[Items listed in a dataset]
=== Begin Enclosure ===
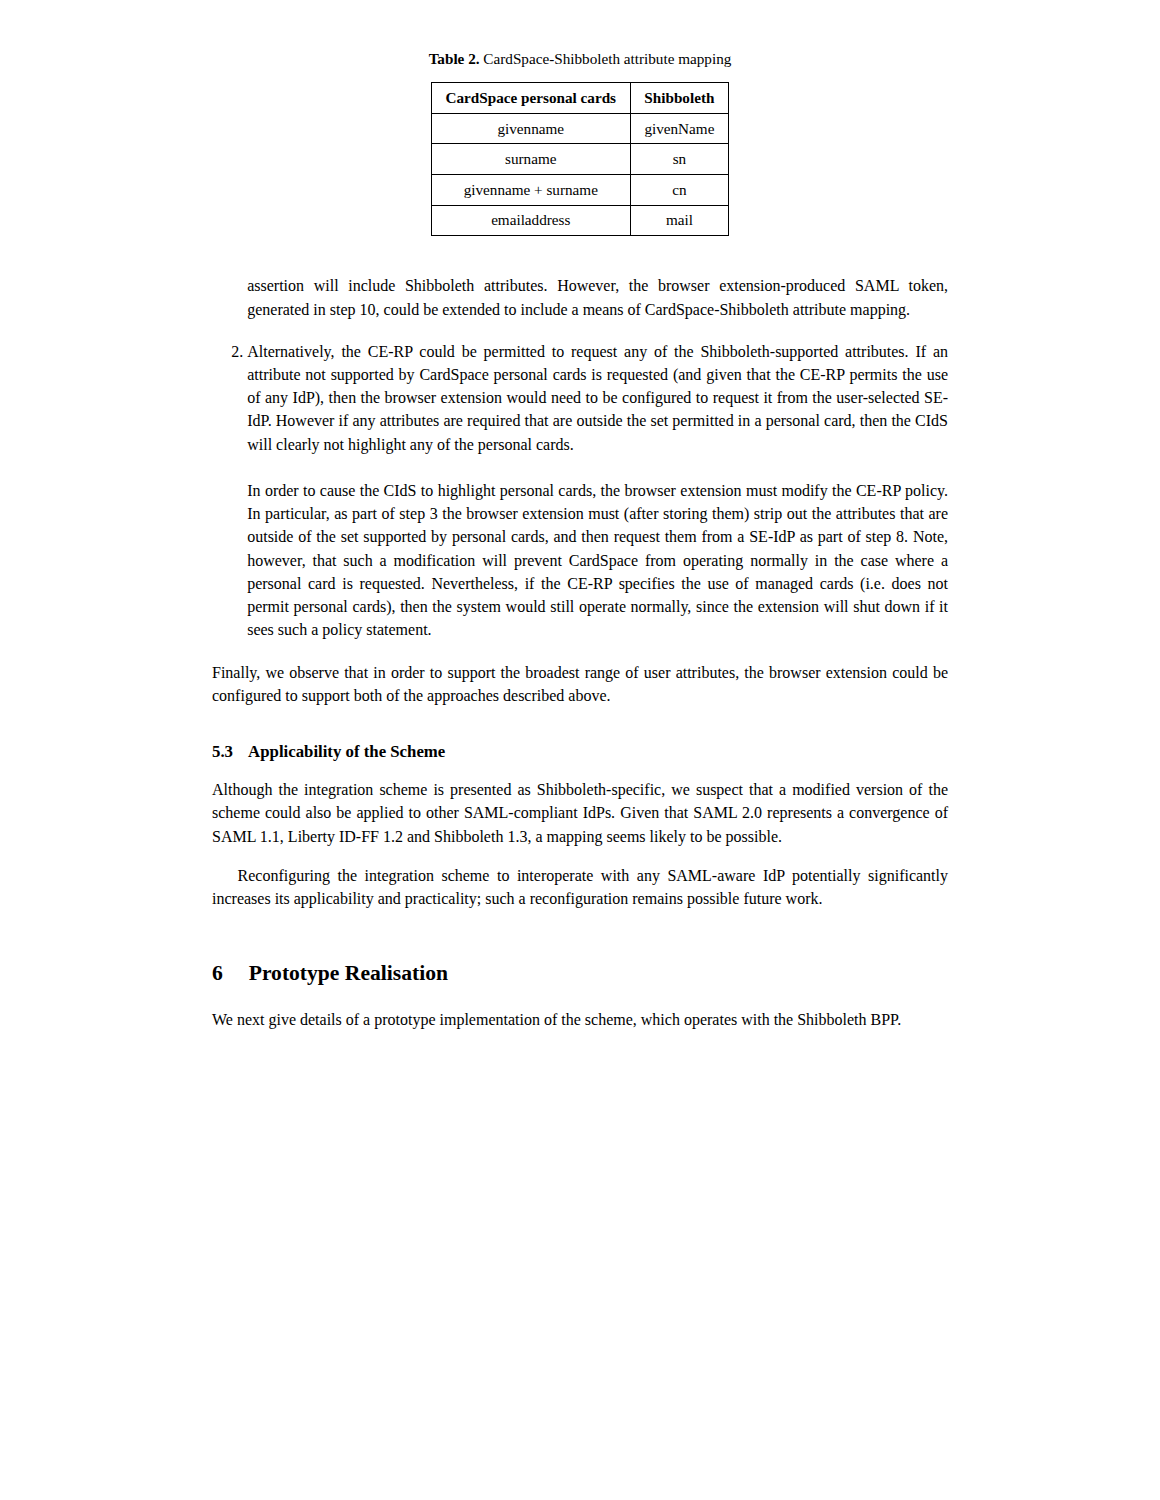Table 2. CardSpace-Shibboleth attribute mapping
| CardSpace personal cards | Shibboleth |
| --- | --- |
| givenname | givenName |
| surname | sn |
| givenname + surname | cn |
| emailaddress | mail |
assertion will include Shibboleth attributes. However, the browser extension-produced SAML token, generated in step 10, could be extended to include a means of CardSpace-Shibboleth attribute mapping.
Alternatively, the CE-RP could be permitted to request any of the Shibboleth-supported attributes. If an attribute not supported by CardSpace personal cards is requested (and given that the CE-RP permits the use of any IdP), then the browser extension would need to be configured to request it from the user-selected SE-IdP. However if any attributes are required that are outside the set permitted in a personal card, then the CIdS will clearly not highlight any of the personal cards.
In order to cause the CIdS to highlight personal cards, the browser extension must modify the CE-RP policy. In particular, as part of step 3 the browser extension must (after storing them) strip out the attributes that are outside of the set supported by personal cards, and then request them from a SE-IdP as part of step 8. Note, however, that such a modification will prevent CardSpace from operating normally in the case where a personal card is requested. Nevertheless, if the CE-RP specifies the use of managed cards (i.e. does not permit personal cards), then the system would still operate normally, since the extension will shut down if it sees such a policy statement.
Finally, we observe that in order to support the broadest range of user attributes, the browser extension could be configured to support both of the approaches described above.
5.3 Applicability of the Scheme
Although the integration scheme is presented as Shibboleth-specific, we suspect that a modified version of the scheme could also be applied to other SAML-compliant IdPs. Given that SAML 2.0 represents a convergence of SAML 1.1, Liberty ID-FF 1.2 and Shibboleth 1.3, a mapping seems likely to be possible.
Reconfiguring the integration scheme to interoperate with any SAML-aware IdP potentially significantly increases its applicability and practicality; such a reconfiguration remains possible future work.
6 Prototype Realisation
We next give details of a prototype implementation of the scheme, which operates with the Shibboleth BPP.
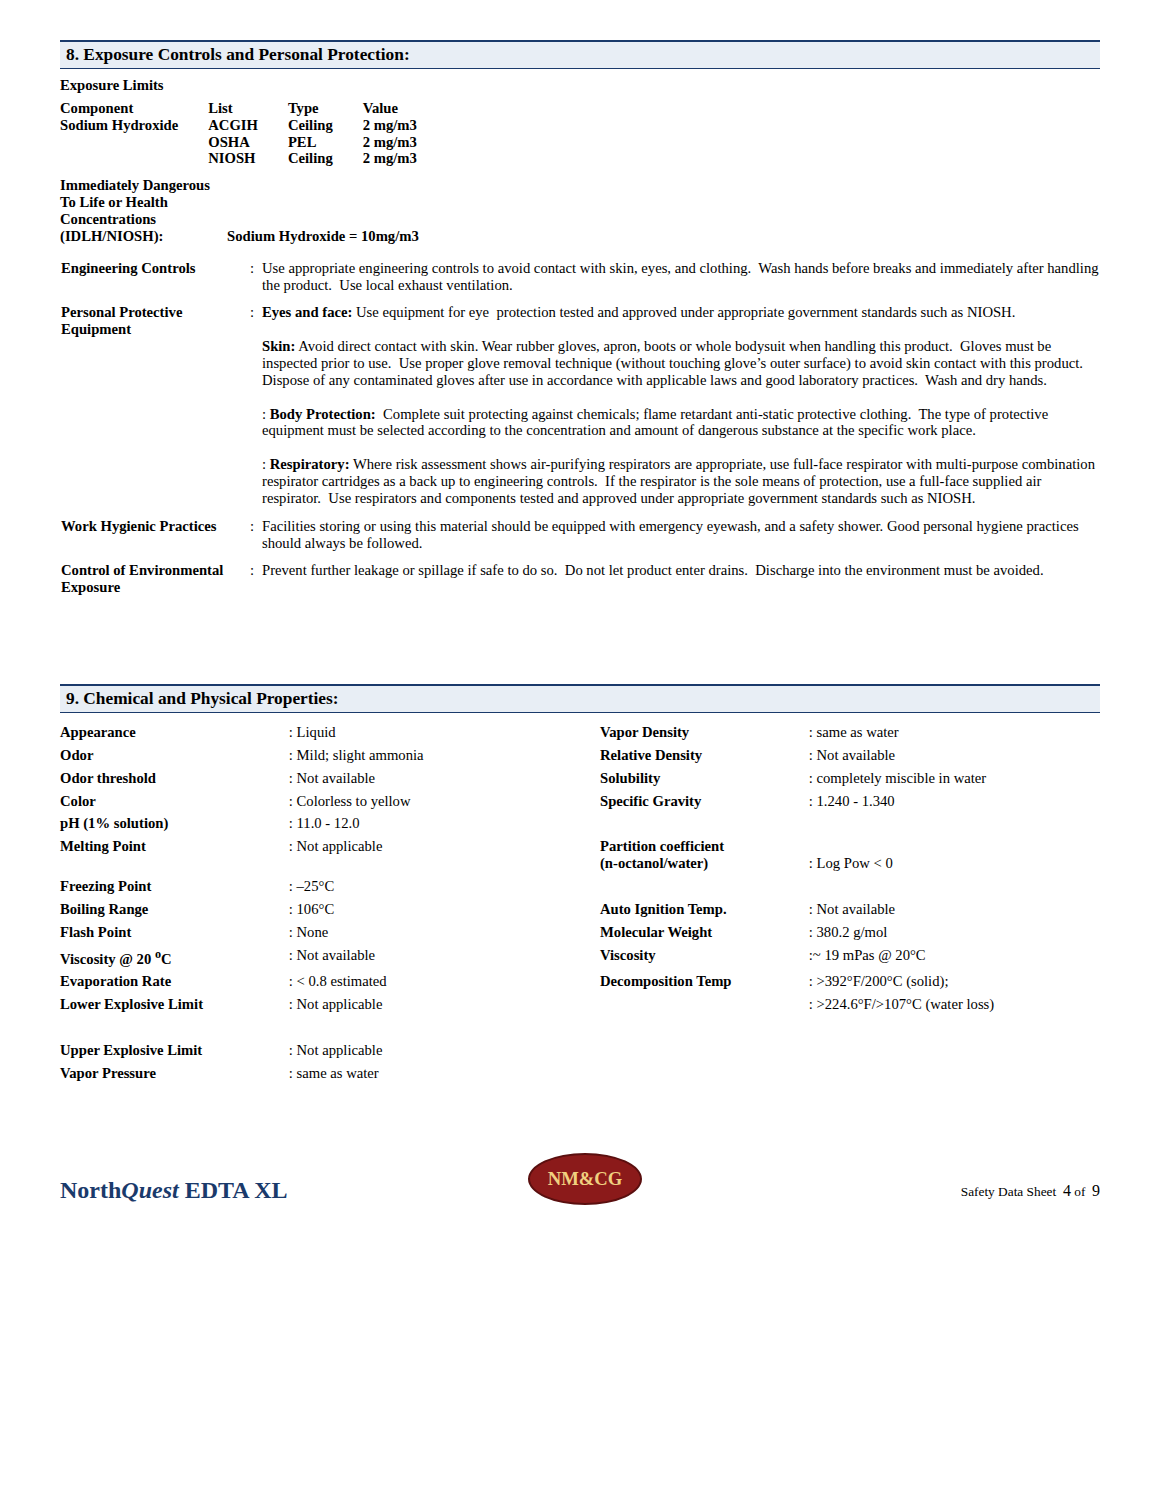8. Exposure Controls and Personal Protection:
Exposure Limits
| Component | List | Type | Value |
| Sodium Hydroxide | ACGIH | Ceiling | 2 mg/m3 |
| | OSHA | PEL | 2 mg/m3 |
| | NIOSH | Ceiling | 2 mg/m3 |
Immediately Dangerous
To Life or Health
Concentrations
(IDLH/NIOSH): Sodium Hydroxide = 10mg/m3
| Engineering Controls | : | Use appropriate engineering controls to avoid contact with skin, eyes, and clothing. Wash hands before breaks and immediately after handling the product. Use local exhaust ventilation. |
| Personal Protective Equipment | : | Eyes and face: Use equipment for eye protection tested and approved under appropriate government standards such as NIOSH. Skin: Avoid direct contact with skin. Wear rubber gloves, apron, boots or whole bodysuit when handling this product. Gloves must be inspected prior to use. Use proper glove removal technique (without touching glove’s outer surface) to avoid skin contact with this product. Dispose of any contaminated gloves after use in accordance with applicable laws and good laboratory practices. Wash and dry hands. : Body Protection: Complete suit protecting against chemicals; flame retardant anti-static protective clothing. The type of protective equipment must be selected according to the concentration and amount of dangerous substance at the specific work place. : Respiratory: Where risk assessment shows air-purifying respirators are appropriate, use full-face respirator with multi-purpose combination respirator cartridges as a back up to engineering controls. If the respirator is the sole means of protection, use a full-face supplied air respirator. Use respirators and components tested and approved under appropriate government standards such as NIOSH. |
| Work Hygienic Practices | : | Facilities storing or using this material should be equipped with emergency eyewash, and a safety shower. Good personal hygiene practices should always be followed. |
| Control of Environmental Exposure | : | Prevent further leakage or spillage if safe to do so. Do not let product enter drains. Discharge into the environment must be avoided. |
9. Chemical and Physical Properties:
| Appearance | : Liquid | Vapor Density | : same as water |
| Odor | : Mild; slight ammonia | Relative Density | : Not available |
| Odor threshold | : Not available | Solubility | : completely miscible in water |
| Color | : Colorless to yellow | Specific Gravity | : 1.240 - 1.340 |
| pH (1% solution) | : 11.0 - 12.0 | | |
| Melting Point | : Not applicable | Partition coefficient (n-octanol/water) | : Log Pow < 0 |
| Freezing Point | : –25°C | | |
| Boiling Range | : 106°C | Auto Ignition Temp. | : Not available |
| Flash Point | : None | Molecular Weight | : 380.2 g/mol |
| Viscosity @ 20 o C | : Not available | Viscosity | :~ 19 mPas @ 20°C |
| Evaporation Rate | : < 0.8 estimated | Decomposition Temp | : >392°F/200°C (solid); |
| Lower Explosive Limit | : Not applicable | | : >224.6°F/>107°C (water loss) |
| Upper Explosive Limit | : Not applicable | | |
| Vapor Pressure | : same as water | | |
NorthQuest EDTA XL
NM&CG
Safety Data Sheet 4 of 9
=== End Enclosure ===
Goal of the exercise: From the entries, count the lines that hold the string "configured". Nothing but the number is needed.

Answer to the problem: 2